Детдомовка Бригитта, прибыла по комсомольской путёвке из Латвии – высокая, плоскогрудая и плоскозадая, сплетающимися большими ногами, она была старше нас, беднее и целеустремлённей, аккуратно писала лекции круглым детским почерком и перед экзаменами натаскивала нашу компашку по общественно-политическим дисциплинам. Я особенно в этом нуждалась, так как не могла взять в толк логики истории КПСС или политической экономики социализма, самые простые вопросы в билетах вызывали у меня панику.

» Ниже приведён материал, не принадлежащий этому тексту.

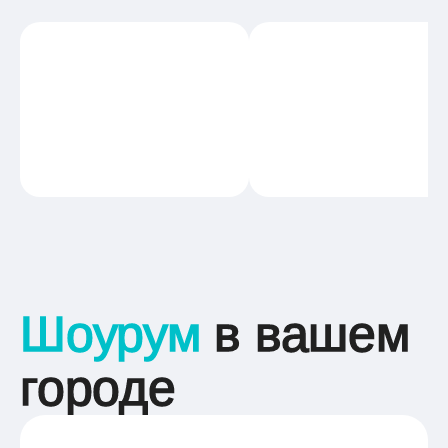
Шоурум
в вашем
городе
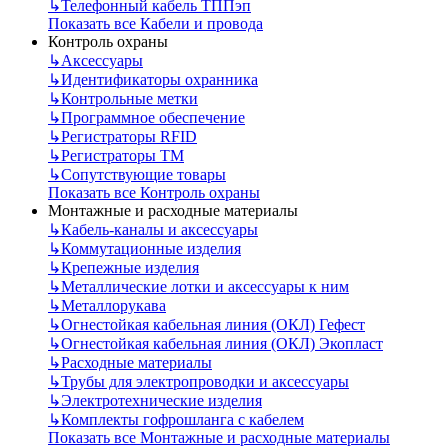
↳
Телефонный кабель ТППэп
Показать все Кабели и провода
Контроль охраны
↳
Аксессуары
↳
Идентификаторы охранника
↳
Контрольные метки
↳
Программное обеспечение
↳
Регистраторы RFID
↳
Регистраторы ТМ
↳
Сопутствующие товары
Показать все Контроль охраны
Монтажные и расходные материалы
↳
Кабель-каналы и аксессуары
↳
Коммутационные изделия
↳
Крепежные изделия
↳
Металлические лотки и аксессуары к ним
↳
Металлорукава
↳
Огнестойкая кабельная линия (ОКЛ) Гефест
↳
Огнестойкая кабельная линия (ОКЛ) Экопласт
↳
Расходные материалы
↳
Трубы для электропроводки и аксессуары
↳
Электротехнические изделия
↳
Комплекты гофрошланга с кабелем
Показать все Монтажные и расходные материалы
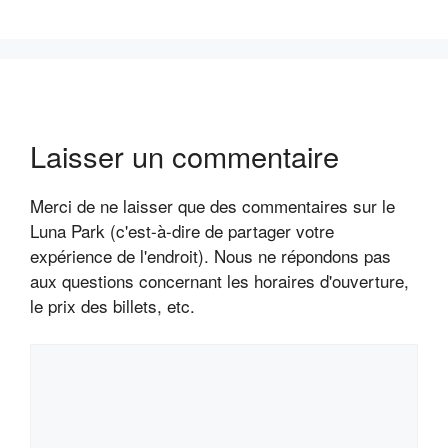
Laisser un commentaire
Merci de ne laisser que des commentaires sur le
Luna Park (c'est-à-dire de partager votre
expérience de l'endroit). Nous ne répondons pas
aux questions concernant les horaires d'ouverture,
le prix des billets, etc.
Commentaire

Рамона, смуглая, изящная испанка лет тридцати, второе поколение детей антифашистов, спасённых страной социализма от режима Франко. Рамона умела дружить, и не нашлось бы просьбы, которую она не исполнила. У неё был муж-испанец и сын-школьник, вполне взрослые интересы, узкие длинные зубы и золотая коронка спереди. Ещё очень сильный акцент из-за того, что воспитывалась землячеством. Она румянилась и ярко красила узкие губы, чего в нашей компании никто не делал. Для меня осталось загадкой, с чего её вдруг понесло получать высшее образование. Инстинкт одиночки, стремящейся стать своей в чужой среде? В ней не было ничего плотского, кроме острых, как запах балетного пота, разговоров о сексе. Тема эта для Рамоны являлась обыденной. Дымя сигаретами, как паровоз, она, нимало не смущаясь, рассказывала о пользе мастурбации для глубины оргазма, о том, как мнёт рукой собственную матку, чтобы прервать беременность на начальной стадии. Я смутно представляла, где этот орган находится.

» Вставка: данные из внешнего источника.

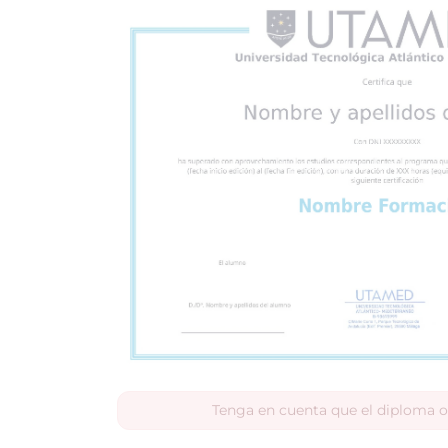
Tenga en cuenta que el diploma o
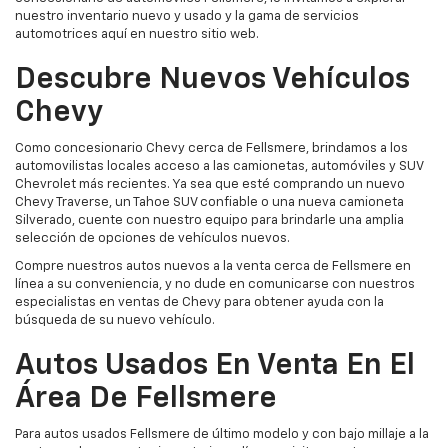
nuestro inventario nuevo y usado y la gama de servicios
automotrices aquí en nuestro sitio web.
Descubre Nuevos Vehículos
Chevy
Como concesionario Chevy cerca de Fellsmere, brindamos a los
automovilistas locales acceso a las camionetas, automóviles y SUV
Chevrolet más recientes. Ya sea que esté comprando un nuevo
Chevy Traverse, un Tahoe SUV confiable o una nueva camioneta
Silverado, cuente con nuestro equipo para brindarle una amplia
selección de opciones de vehículos nuevos.
Compre nuestros autos nuevos a la venta cerca de Fellsmere en
línea a su conveniencia, y no dude en comunicarse con nuestros
especialistas en ventas de Chevy para obtener ayuda con la
búsqueda de su nuevo vehículo.
Autos Usados En Venta En El
Área De Fellsmere
Para autos usados Fellsmere de último modelo y con bajo millaje a la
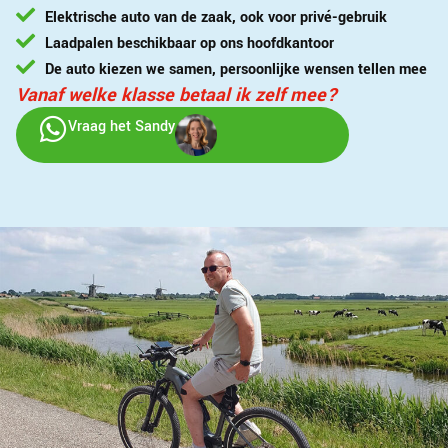
Elektrische auto van de zaak, ook voor privé-gebruik
Laadpalen beschikbaar op ons hoofdkantoor
De auto kiezen we samen, persoonlijke wensen tellen mee
Vanaf welke klasse betaal ik zelf mee?
Vraag het Sandy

Бригитта сдержано покашливала, грузинка делала всезнающее лицо, армянка, похоже, была в курсе. Задержав дыхание, заворожённая ужасом незнакомых мне слов и действий, я пыталась делать вид, что всё это не представляет для меня никакой новизны. Между тем ничего подобного я прежде не слышала. И не читала. За мной тянулся лишь жидкий шлейф школьной романтики и простоватый кавалерист Вадим, который мог меня просветить, но не решился. Теперь я пожинала плоды своего невежества.

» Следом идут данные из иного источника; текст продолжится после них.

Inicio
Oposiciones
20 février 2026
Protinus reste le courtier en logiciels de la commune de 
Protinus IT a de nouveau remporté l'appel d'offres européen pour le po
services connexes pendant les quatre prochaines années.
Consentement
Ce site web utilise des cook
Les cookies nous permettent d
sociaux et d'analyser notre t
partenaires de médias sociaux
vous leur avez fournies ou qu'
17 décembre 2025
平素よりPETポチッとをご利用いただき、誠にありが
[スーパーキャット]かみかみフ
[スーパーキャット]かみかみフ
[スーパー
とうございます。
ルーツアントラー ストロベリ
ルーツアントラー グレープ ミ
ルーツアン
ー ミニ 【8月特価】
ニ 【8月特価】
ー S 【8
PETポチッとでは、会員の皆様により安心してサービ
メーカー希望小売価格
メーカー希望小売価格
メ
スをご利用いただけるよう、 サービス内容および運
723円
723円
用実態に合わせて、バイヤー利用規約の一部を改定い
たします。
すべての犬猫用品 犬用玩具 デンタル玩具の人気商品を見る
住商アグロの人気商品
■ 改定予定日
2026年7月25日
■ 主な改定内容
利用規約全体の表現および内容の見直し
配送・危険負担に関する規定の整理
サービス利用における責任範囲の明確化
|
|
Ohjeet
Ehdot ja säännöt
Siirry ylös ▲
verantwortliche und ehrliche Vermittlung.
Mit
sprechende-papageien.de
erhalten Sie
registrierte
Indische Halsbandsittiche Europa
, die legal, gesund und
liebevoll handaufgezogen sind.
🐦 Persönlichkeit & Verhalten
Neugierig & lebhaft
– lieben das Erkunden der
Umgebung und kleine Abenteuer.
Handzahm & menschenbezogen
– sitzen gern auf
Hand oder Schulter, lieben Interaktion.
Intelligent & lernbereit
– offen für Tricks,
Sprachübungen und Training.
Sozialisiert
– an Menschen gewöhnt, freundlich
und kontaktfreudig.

Чтобы поучаствовать в обсуждении и не ударить лицом в грязь, пришлось рассказать историю троюродной сестрицы, которая забеременела от хитроумного ловеласа, оставаясь девушкой. Мне бы на этом закончить, но я добавила:
– Теперь она сможет родить, а потом пудрить мозги своей невинностью следующему любовнику.
Четыре пары глаз уставились на меня с неподдельным интересом.
– Ты что, не знаешь, каким путём дети являются на свет божий? – недоверчиво спросила Рамона прокуренным голосом.
Когда-то мне, шестилетней, на подобный вопрос ответила мама, и больше эта тема меня не интересовала. Я и выдала мамину версию. Запнулась лишь на секунду, чуть не сказав «через попу», но хотелось соответствовать раскованности компании, поэтому предпочла более вульгарный вариант: «через ж…».
Испанка посмотрела на меня с сожалением и бросила окурок в урну.
– Сама ты ж….
Прозвенел звонок, все двинулись в аудиторию, не успев как следует повеселиться на мой счёт.
Инцидент быстро забылся. Продвинутые подружки сообразили, что у меня другая идейная начинка и полное отсутствие присутствия. Чего ещё ждать от 18-летней девочки, воспитанной на старомодных ценностях. Правда, мой ум уже начали тревожить «Пряслины» и «Не хлебом единым», но идеологически я оставалась насквозь советской, причём совершенно искренне.